There's a patch file (sql instructions) which attempts to add ARM
http://bzr.linuxfoundation.org/unofficial/arm/add_arm.sql
This isn't a branch so loggerhead is hiding it, I should move it
somewhere else I guess.  The patch is done with no knowledge
applied, just brute-force duplication of sets of existing records.

You don't need to set up the database to get started:
there are two sets of files that have been generated from this -
the bzr branches build_env and misc-test.

build_env knows how to build in LSB mode, so it includes a compiler
wrapper, "stub" (link-time-only) libraries, and headers.  In the header
directory there are ordinary headers, and files suffixed .defs, those
are used when the actual specification document is generated
(defs for "data definitions") but are not interesting at this stage, they're
basically single-architecture instances of the headers, with some
other changes that are not worth describing, so if the headers are
right, the defs will almost certainly also be right.
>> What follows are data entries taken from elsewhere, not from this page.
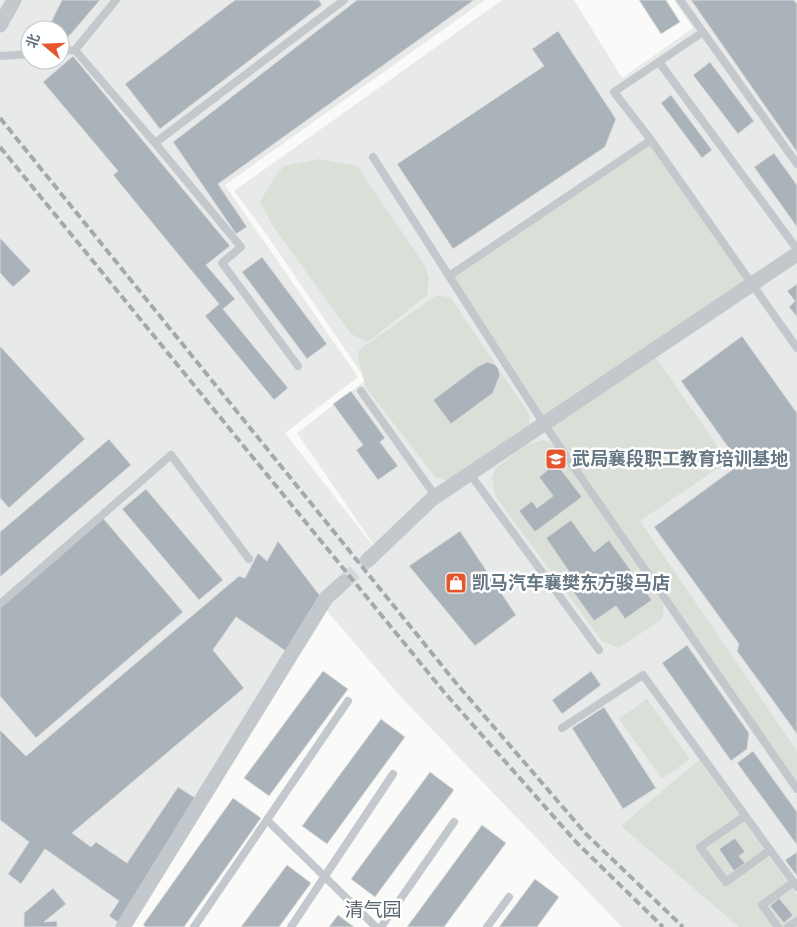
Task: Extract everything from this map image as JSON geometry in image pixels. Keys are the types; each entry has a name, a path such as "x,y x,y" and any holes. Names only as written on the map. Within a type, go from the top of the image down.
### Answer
{"street":[{"path":"0,25 14,0"},
{"path":"368,560 436,497 797,254"},
{"path":"123,927 326,598 344,582"}],"lane":[{"path":"70,50 75,50 116,0"},
{"path":"156,143 344,0"},
{"path":"680,0 797,164"},
{"path":"702,32 614,92 797,348"},
{"path":"75,50 156,143 241,247 222,263 298,366"},
{"path":"0,56 20,55"},
{"path":"659,62 797,249"},
{"path":"449,276 650,140"},
{"path":"373,157 544,424 797,789"},
{"path":"361,391 436,497"},
{"path":"0,604 171,455 249,559"},
{"path":"470,474 599,650"},
{"path":"562,728 643,675 795,885 762,905 778,927"},
{"path":"194,927 348,701"},
{"path":"291,927 394,774"},
{"path":"745,816 700,847 726,882 770,850"},
{"path":"267,820 376,927"},
{"path":"381,927 454,822"},
{"path":"487,927 509,897"},
{"path":"788,927 797,921"}],"shaded area":[{"path":"0,0 485,0 225,185 358,377 285,433 385,561 297,433 366,380 262,228 234,191 502,0 574,0 622,78 693,28 674,0 797,0 797,927 622,927 400,696 321,604 122,927 0,927"},
{"path":"651,140 752,284 652,352 728,461 640,521 797,751 797,789 599,504 449,276"},
{"path":"319,159 357,166 425,266 429,278 427,295 368,342 351,334 271,223 260,202 274,178 284,166"},
{"path":"437,295 451,298 529,414 530,424 447,480 436,478 366,388 358,359 359,350"},
{"path":"543,440 554,444 664,605 662,619 619,648 602,641 496,497 492,478 496,468 525,445"},
{"path":"647,699 690,759 662,779 619,719"},
{"path":"699,760 797,895 797,927 739,927 621,826"}],"building":[{"path":"62,0 100,0 70,35 70,20 52,20"},
{"path":"235,0 319,0 322,5 160,129 125,84"},
{"path":"357,0 474,0 218,184 247,227 236,234 173,142"},
{"path":"639,0 666,0 680,22 661,34"},
{"path":"691,0 794,0 797,4 797,152"},
{"path":"558,31 616,119 605,147 453,249 397,164 544,66 532,49"},
{"path":"73,56 230,246 206,265 235,299 223,309 288,388 274,400 205,316 219,304 113,175 118,171 43,82 57,70 70,70 70,59"},
{"path":"710,62 754,121 738,134 693,75"},
{"path":"671,95 712,150 702,158 661,103"},
{"path":"774,153 797,185 797,227 754,167"},
{"path":"0,238 31,271 13,287 0,273"},
{"path":"262,257 327,344 307,359 242,272"},
{"path":"797,284 797,317 789,307 795,301 787,291"},
{"path":"742,336 797,413 797,734 737,651 739,644 654,527 740,464 681,381"},
{"path":"0,346 85,439 9,508 0,498"},
{"path":"487,362 494,364 498,368 500,375 493,393 451,424 433,400 477,367"},
{"path":"351,391 385,438 380,442 398,466 378,480 356,450 363,445 333,404"},
{"path":"109,439 131,465 0,577 0,532"},
{"path":"556,463 582,497 535,532 519,511 532,501 537,508 553,496 539,477"},
{"path":"146,489 223,580 199,600 122,509"},
{"path":"103,518 183,612 36,738 0,696 0,607"},
{"path":"571,520 594,552 609,540 652,600 625,619 616,606 594,621 567,583 572,576 546,538"},
{"path":"460,531 516,615 475,646 409,566"},
{"path":"278,541 321,597 290,654 236,617 213,650 244,688 72,833 91,847 96,842 127,863 178,787 197,799 119,923 109,916 119,901 45,849 21,884 8,874 29,842 0,820 0,730 26,756 239,576 245,578 258,553 267,561"},
{"path":"687,645 749,733 747,749 731,761 662,663"},
{"path":"323,671 348,689 269,796 244,778"},
{"path":"591,671 601,685 562,714 552,700"},
{"path":"604,707 656,788 623,809 572,728"},
{"path":"381,719 405,737 327,844 302,826"},
{"path":"753,751 797,812 797,845 737,763"},
{"path":"430,772 454,790 375,897 351,879"},
{"path":"233,798 261,818 184,927 146,927 143,925"},
{"path":"482,825 506,843 444,927 407,927"},
{"path":"735,838 745,852 739,856 745,863 734,871 719,849"},
{"path":"797,852 797,876 785,860"},
{"path":"287,865 311,883 279,927 241,927"},
{"path":"535,879 559,897 537,927 499,927"},
{"path":"53,888 66,904 44,922 57,921 57,927 24,927 24,913"},
{"path":"779,898 793,915 784,923 770,906"},
{"path":"338,915 354,927 329,927"}],"tunnel":[{"path":"344,582 368,560"}],"railway":[{"path":"0,118 456,683 586,834 683,927"},
{"path":"0,147 444,692 576,842 663,927"}],"place":[{"name":"武局襄段职工教育培训基地","path":"556,459"},
{"name":"凯马汽车襄樊东方骏马店","path":"456,583"}],"district":[{"name":"清气园","path":"373,909"}]}
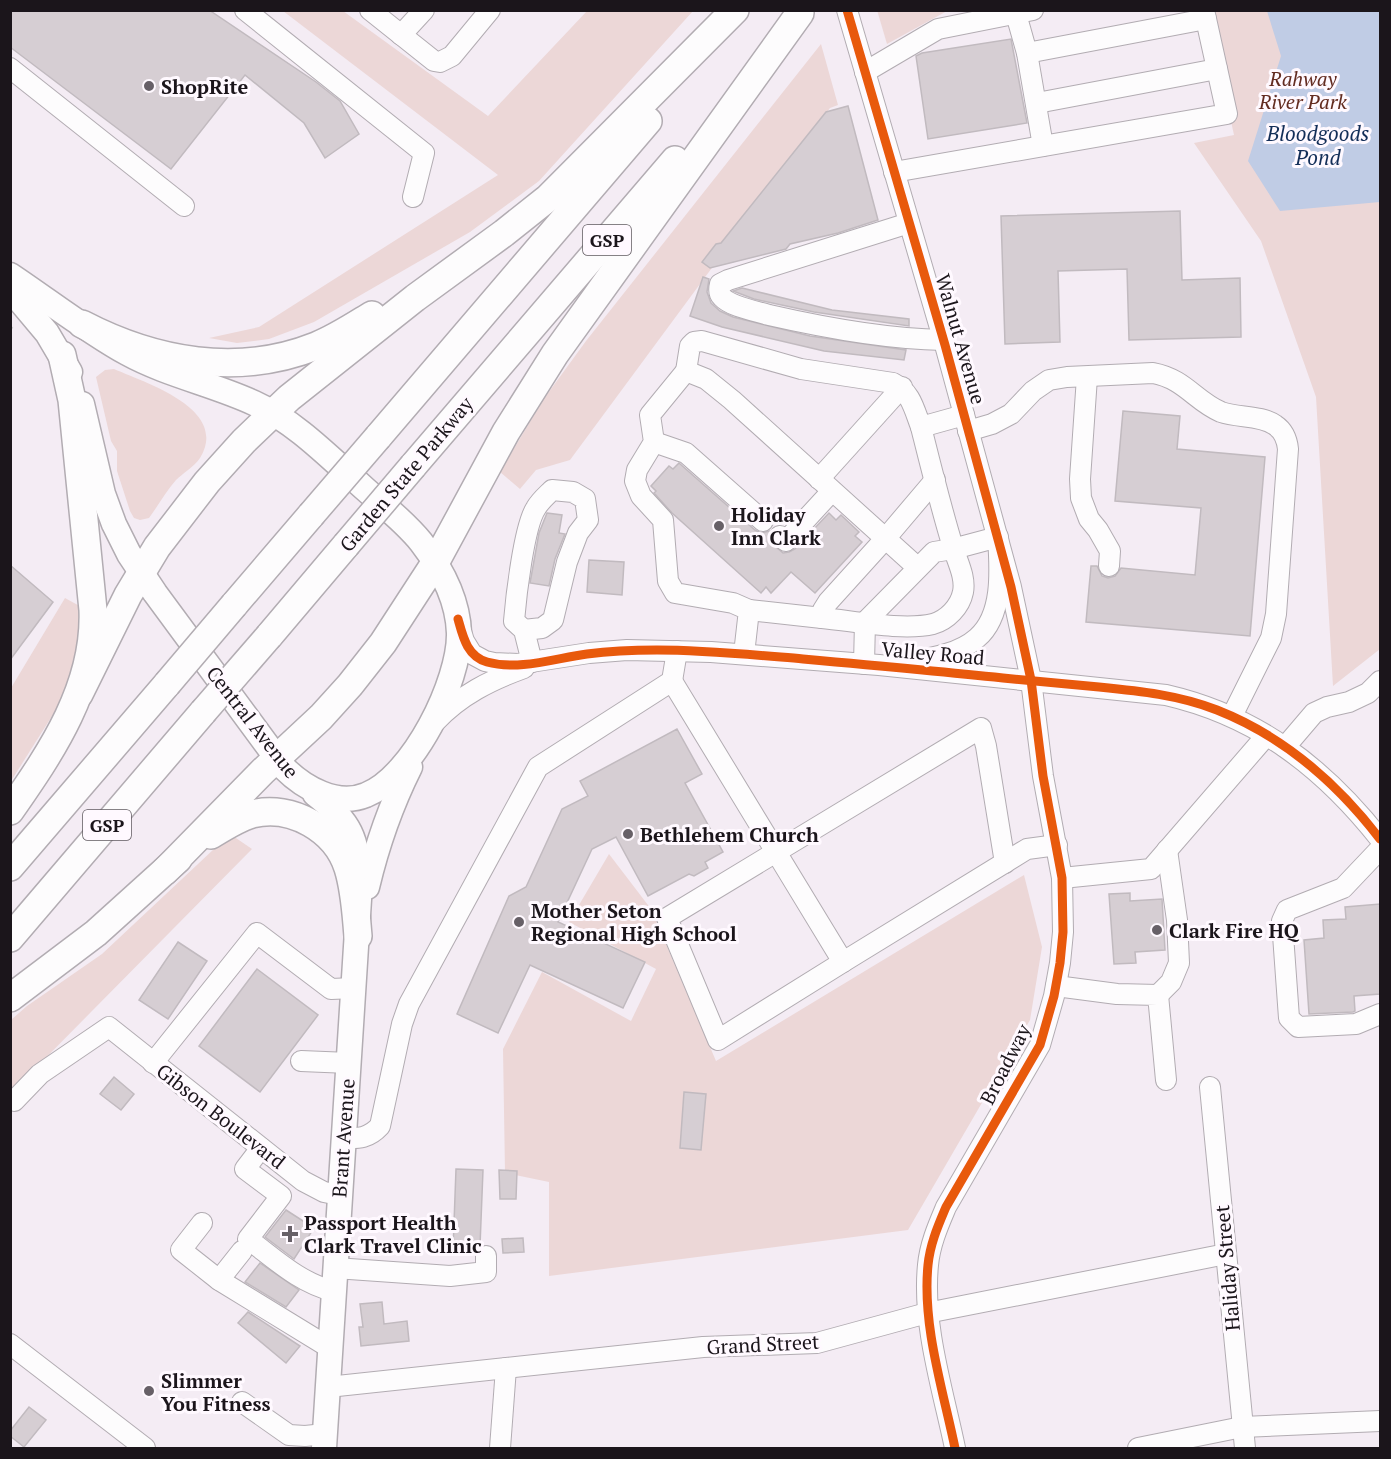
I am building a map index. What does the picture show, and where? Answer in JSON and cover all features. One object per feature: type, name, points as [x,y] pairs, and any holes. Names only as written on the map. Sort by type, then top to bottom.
[{"type":"highway","points":[[10,811],[46,755],[141,572],[157,547],[207,482],[273,413],[415,298],[548,198],[735,10]]},
{"type":"highway","name":"GSP","points":[[10,867],[742,10]]},
{"type":"highway","points":[[165,871],[277,758],[306,732],[350,685],[383,643],[435,563],[506,432],[555,354],[801,12]]},
{"type":"highway","name":"Garden State Parkway","points":[[10,938],[801,12]]},
{"type":"highway","points":[[82,324],[125,344],[171,357],[214,363],[254,362],[278,358],[319,345],[374,314],[415,298]]},
{"type":"highway","points":[[62,355],[72,400],[93,610],[91,654],[79,694]]},
{"type":"highway","points":[[10,998],[96,933],[201,842],[245,817],[259,813],[274,813],[301,819],[318,828],[331,840],[345,860],[355,902],[358,936]]},
{"type":"main road","name":"Central Avenue","points":[[10,275],[127,353],[153,366],[242,398],[273,413],[314,444],[421,542],[452,596],[458,619],[459,644],[456,667],[427,733],[389,780],[366,795],[351,798],[318,792],[303,785],[284,768],[129,554],[108,508],[73,378],[62,355],[10,289]]},
{"type":"main road","name":"Brant Avenue","points":[[358,936],[377,848],[396,796],[427,733]]},
{"type":"main road","name":"Brant Avenue","points":[[303,785],[338,813],[353,838],[360,870],[358,936],[339,1195],[325,1441]]},
{"type":"street","points":[[245,10],[424,153],[413,197]]},
{"type":"street","points":[[370,10],[434,61],[440,62],[452,56],[490,10]]},
{"type":"street","points":[[401,35],[424,10]]},
{"type":"street","name":"Walnut Avenue","points":[[847,10],[944,340],[1011,587],[1031,680]]},
{"type":"street","points":[[865,72],[938,29],[1024,12],[1027,52],[1043,146]]},
{"type":"street","points":[[894,172],[1227,114],[1205,15],[1027,52]]},
{"type":"street","points":[[10,68],[184,206]]},
{"type":"street","points":[[1037,103],[1217,69]]},
{"type":"street","points":[[909,223],[720,284],[719,292],[722,297],[743,308],[822,327],[915,339],[944,340]]},
{"type":"street","points":[[702,341],[801,369],[885,381],[902,387],[909,395],[921,427],[963,579],[963,592],[957,606],[948,617],[935,623],[916,626],[865,622],[749,610],[733,603],[675,593],[668,581],[663,520],[641,496],[635,481],[637,470],[654,442],[650,415],[686,371],[690,346],[694,342],[702,341]]},
{"type":"street","points":[[686,371],[706,379],[917,567]]},
{"type":"street","points":[[921,427],[966,423],[992,424],[1011,414],[1033,391],[1049,380],[1153,373],[1167,376],[1184,385],[1218,411],[1236,417],[1265,420],[1281,430],[1287,439],[1288,449],[1278,591],[1271,638],[1232,716]]},
{"type":"street","points":[[1087,377],[1080,479],[1081,498],[1089,519],[1110,551],[1109,566]]},
{"type":"street","points":[[780,536],[786,541],[825,485],[902,387]]},
{"type":"street","points":[[654,442],[686,453],[763,521]]},
{"type":"street","points":[[822,618],[823,610],[828,602],[935,480]]},
{"type":"street","points":[[526,627],[553,620],[567,562],[578,533],[588,520],[585,499],[573,492],[552,490],[535,509],[527,532],[526,627],[541,661]]},
{"type":"street","points":[[998,537],[1000,572],[997,596],[988,624],[978,638],[959,649],[946,653],[897,664],[871,665],[865,622],[934,552],[998,537]]},
{"type":"street","points":[[744,654],[749,610]]},
{"type":"street","name":"Valley Road","points":[[458,619],[468,648],[478,658],[494,663],[541,661],[609,652],[677,651],[744,654],[1031,680],[1166,695],[1195,702],[1232,716],[1285,747],[1314,767],[1342,794],[1380,839]]},
{"type":"street","points":[[677,651],[672,681],[843,962]]},
{"type":"street","name":"Valley Road","points":[[427,733],[443,713],[468,694],[502,676],[541,661]]},
{"type":"street","name":"Broadway","points":[[955,1449],[927,1314],[928,1264],[934,1234],[946,1207],[1040,1044],[1056,986],[1063,932],[1062,878],[1043,776],[1031,680]]},
{"type":"street","points":[[343,1138],[366,1137],[380,1126],[402,1024],[410,1004],[538,767],[672,681]]},
{"type":"street","points":[[1285,747],[1314,713],[1327,707],[1349,702],[1368,693],[1380,681]]},
{"type":"street","points":[[1005,863],[981,728],[667,918],[718,1040],[843,962],[1005,863],[1027,849],[1057,845]]},
{"type":"street","points":[[1062,878],[1151,869],[1266,736]]},
{"type":"street","points":[[1380,849],[1343,888],[1287,910],[1282,921],[1289,1018],[1298,1027],[1356,1024],[1380,1014]]},
{"type":"street","points":[[1056,986],[1117,994],[1158,995],[1171,982],[1179,963],[1177,920],[1167,850]]},
{"type":"street","points":[[153,1063],[257,933],[331,989],[354,988]]},
{"type":"street","points":[[1158,995],[1166,1080]]},
{"type":"street","name":"Gibson Boulevard","points":[[14,1101],[40,1074],[109,1027],[309,1185],[324,1192],[339,1195]]},
{"type":"street","points":[[302,1061],[349,1063]]},
{"type":"street","name":"Haliday Street","points":[[1210,1087],[1245,1449]]},
{"type":"street","points":[[219,1280],[281,1196],[245,1169],[261,1148]]},
{"type":"street","points":[[202,1223],[181,1250],[219,1280],[330,1348]]},
{"type":"street","points":[[245,1245],[319,1288],[334,1280],[450,1276],[486,1272],[486,1256]]},
{"type":"street","name":"Grand Street","points":[[328,1387],[703,1347],[818,1343],[927,1314],[1226,1254]]},
{"type":"street","points":[[10,1344],[145,1449]]},
{"type":"street","points":[[500,1449],[506,1368]]},
{"type":"street","points":[[242,1402],[289,1435],[306,1436],[325,1441]]},
{"type":"street","points":[[1138,1449],[1242,1427],[1380,1421]]},
{"type":"green space","points":[[877,10],[947,10],[947,11],[887,44]]},
{"type":"green space","points":[[283,11],[343,11],[488,116],[587,11],[693,11],[539,181],[470,232],[314,322],[269,339],[237,343],[209,338],[259,327],[498,175]]},
{"type":"green space","name":"Rahway River Park","points":[[1207,11],[1380,11],[1380,649],[1333,686],[1316,397],[1261,241],[1194,143],[1234,135]]},
{"type":"green space","points":[[821,44],[838,105],[830,108],[570,460],[536,470],[520,489],[500,472],[543,400],[586,341]]},
{"type":"green space","points":[[114,369],[163,390],[180,400],[204,425],[206,441],[200,458],[172,484],[149,518],[140,520],[134,518],[130,511],[117,471],[117,451],[111,441],[96,377],[105,370]]},
{"type":"green space","points":[[65,598],[85,609],[78,675],[11,781],[11,688]]},
{"type":"green space","points":[[230,834],[252,849],[11,1093],[11,1020],[27,1006],[102,954]]},
{"type":"green space","points":[[609,854],[651,909],[716,1061],[1024,875],[1042,947],[1030,1020],[908,1230],[549,1276],[549,1182],[505,1173],[503,1049],[542,972],[631,1021],[656,969],[569,922]]},
{"type":"water","name":"Bloodgoods Pond","points":[[1267,11],[1380,11],[1380,202],[1280,211],[1248,161],[1281,56]]},
{"type":"building","name":"ShopRite","points":[[10,10],[209,10],[316,82],[340,101],[359,134],[325,158],[304,123],[245,75],[171,169],[10,47]]},
{"type":"building","points":[[1011,39],[1027,123],[928,139],[916,56],[922,53]]},
{"type":"building","points":[[848,106],[878,220],[838,233],[790,244],[786,249],[710,268],[702,262],[716,244],[721,243],[826,112]]},
{"type":"building","points":[[1180,211],[1182,280],[1240,278],[1241,337],[1129,340],[1127,269],[1058,271],[1060,342],[1005,344],[1001,216]]},
{"type":"building","points":[[703,277],[709,279],[707,292],[711,303],[720,311],[733,317],[810,336],[906,350],[904,360],[824,351],[722,327],[690,316]]},
{"type":"building","points":[[742,288],[832,310],[909,319],[909,326],[814,312],[754,299],[733,291]]},
{"type":"building","points":[[1123,411],[1180,416],[1177,449],[1265,457],[1250,636],[1086,622],[1091,566],[1097,566],[1102,576],[1108,578],[1115,576],[1121,568],[1195,575],[1201,508],[1115,501]]},
{"type":"building","name":"Holiday Inn Clark","points":[[679,463],[755,530],[761,533],[770,531],[769,541],[783,553],[795,549],[829,513],[836,520],[841,515],[859,532],[855,536],[862,542],[815,593],[791,572],[771,593],[766,587],[761,593],[672,513],[654,493],[656,491],[651,486],[669,466],[673,469]]},
{"type":"building","points":[[547,513],[562,515],[559,533],[565,534],[555,559],[549,586],[530,583],[539,533]]},
{"type":"building","points":[[589,560],[624,562],[622,595],[587,592]]},
{"type":"building","points":[[10,565],[53,602],[10,660]]},
{"type":"building","points":[[677,729],[702,774],[685,783],[723,852],[705,862],[708,868],[694,876],[689,874],[648,896],[616,837],[592,849],[558,922],[645,962],[623,1008],[530,965],[498,1033],[457,1014],[509,896],[526,887],[562,809],[588,796],[580,781]]},
{"type":"building","points":[[1130,893],[1130,901],[1162,899],[1165,950],[1135,952],[1136,963],[1114,964],[1109,894]]},
{"type":"building","points":[[1380,904],[1380,994],[1354,996],[1355,1011],[1353,1012],[1309,1014],[1304,940],[1324,938],[1323,920],[1346,919],[1345,907]]},
{"type":"building","points":[[178,942],[207,961],[168,1019],[139,1000]]},
{"type":"building","points":[[257,969],[318,1015],[260,1092],[199,1046]]},
{"type":"building","points":[[114,1077],[134,1094],[121,1110],[100,1094]]},
{"type":"building","points":[[684,1092],[706,1094],[701,1150],[680,1148]]},
{"type":"building","points":[[456,1169],[483,1170],[480,1246],[475,1251],[453,1250]]},
{"type":"building","points":[[499,1170],[517,1171],[516,1199],[500,1199]]},
{"type":"building","points":[[286,1210],[314,1228],[294,1259],[265,1237]]},
{"type":"building","points":[[523,1238],[524,1252],[503,1253],[502,1239]]},
{"type":"building","points":[[260,1263],[299,1290],[286,1307],[245,1282]]},
{"type":"building","points":[[382,1302],[384,1324],[407,1321],[409,1341],[361,1346],[359,1327],[363,1327],[360,1304]]},
{"type":"building","points":[[248,1312],[300,1346],[286,1363],[238,1323]]},
{"type":"building","points":[[29,1407],[46,1420],[24,1447],[10,1436],[10,1431]]},
{"type":"cycle path","points":[[847,10],[945,345],[1011,587],[1031,680],[1043,776],[1062,878],[1063,932],[1060,963],[1054,996],[1040,1045],[946,1207],[929,1257],[927,1288],[931,1334],[955,1448]]},
{"type":"cycle path","points":[[458,619],[470,651],[480,659],[499,664],[537,663],[587,654],[622,651],[712,652],[1159,694],[1217,710],[1264,733],[1286,747],[1327,780],[1380,839]]},
{"type":"place","name":"ShopRite","points":[[149,86]]},
{"type":"place","name":"Holiday Inn Clark","points":[[719,526]]},
{"type":"place","name":"Bethlehem Church","points":[[628,834]]},
{"type":"place","name":"Mother Seton Regional High School","points":[[519,922]]},
{"type":"place","name":"Clark Fire HQ","points":[[1157,930]]},
{"type":"place","name":"Passport Health Clark Travel Clinic","points":[[290,1234]]},
{"type":"place","name":"Slimmer You Fitness","points":[[149,1391]]}]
so the main job is to understand whether the headers (structure
layouts, constants, data types and sizes) are correct, and whether
the symbol versioning (embedded in the stub libraries) is correct.

two tools can help with this... both live in the other branch,
misc-test.  The first is libchk, this is a checker for the presence of
required symbols and libraries, and for those cases where symbol
versioning is used, for the correct symbol versions.  So running
a "make" in misc-test inside an ARM build enviroment (native,
or I suppose cross would also work) will hopefully build an
appropriate binary, then in libchk run "./lsblibchk" to generate a
report.   With such a report we would have information to update
the database, then continue to iterate until it's correct.

the second tool is devchk... in misc-test/devchk/ts/devchk.
this is a bunch of generated checks for each LSB library, and
it's built in two modes:  using the native compiler, so that we can
see if the descriptions in the database are aligned with the native
headers for that architecture, then a second time with the LSB
SDK (the stuff from build_env) so that it can check if things are
self-consistent between the LSB headers and other information.
Getting the native-build version clean is a pretty big job, it does
generate sql instructions but the tool is not of high enough quality
that these can just be applied verbatim.  We have a long list of
wish-list items for devchk to improve it, but unfortunately nobody
to work on making those improvements.   The main thing it gets
wrong is rather relevant here:  it operates in isolation, and does not
have knowledge of other architectures while it's working (irritating
since the information is there, but #ifdef'd out), so it will often propose
wrong -
update FOO with details for Arch=1 (All) rather than with details
for Arch=4 (ARM).



For browsing the database for details, we suggest the LSB Navigator,
which also has a web page:
http://ispras.linuxfoundation.org/index.php/LSB_DB_Navigator

the hosted instance of this does not have the experimental elements
in it, but it's not too hard to set up a local instance (it's a bunch
of php code, which connects to a mysql database instance, and
there's really only two places you need to configure - password/name/
other details of the db instance for navigator, and then whatever
webserver setup is needed to actually allow access to the navigator).
I imagine Linux Foundation could also host such an instance, but
that's not mine to promise :)

There are conceptually two parts to the database, "LSB Elements"
(which are things describing the ABI), and "Community Data"
(which are captured details about distributions and applications
that let developers understand more about where things are common
and where they aren't).   As things evolve, it will be useful to scan
some ARM-based distributions and add them to the Community
Data, just so information will be available.  There's a tool for that,
and it has a page on the wiki as well.


I think that's enough detail for the moment... questions welcome of course.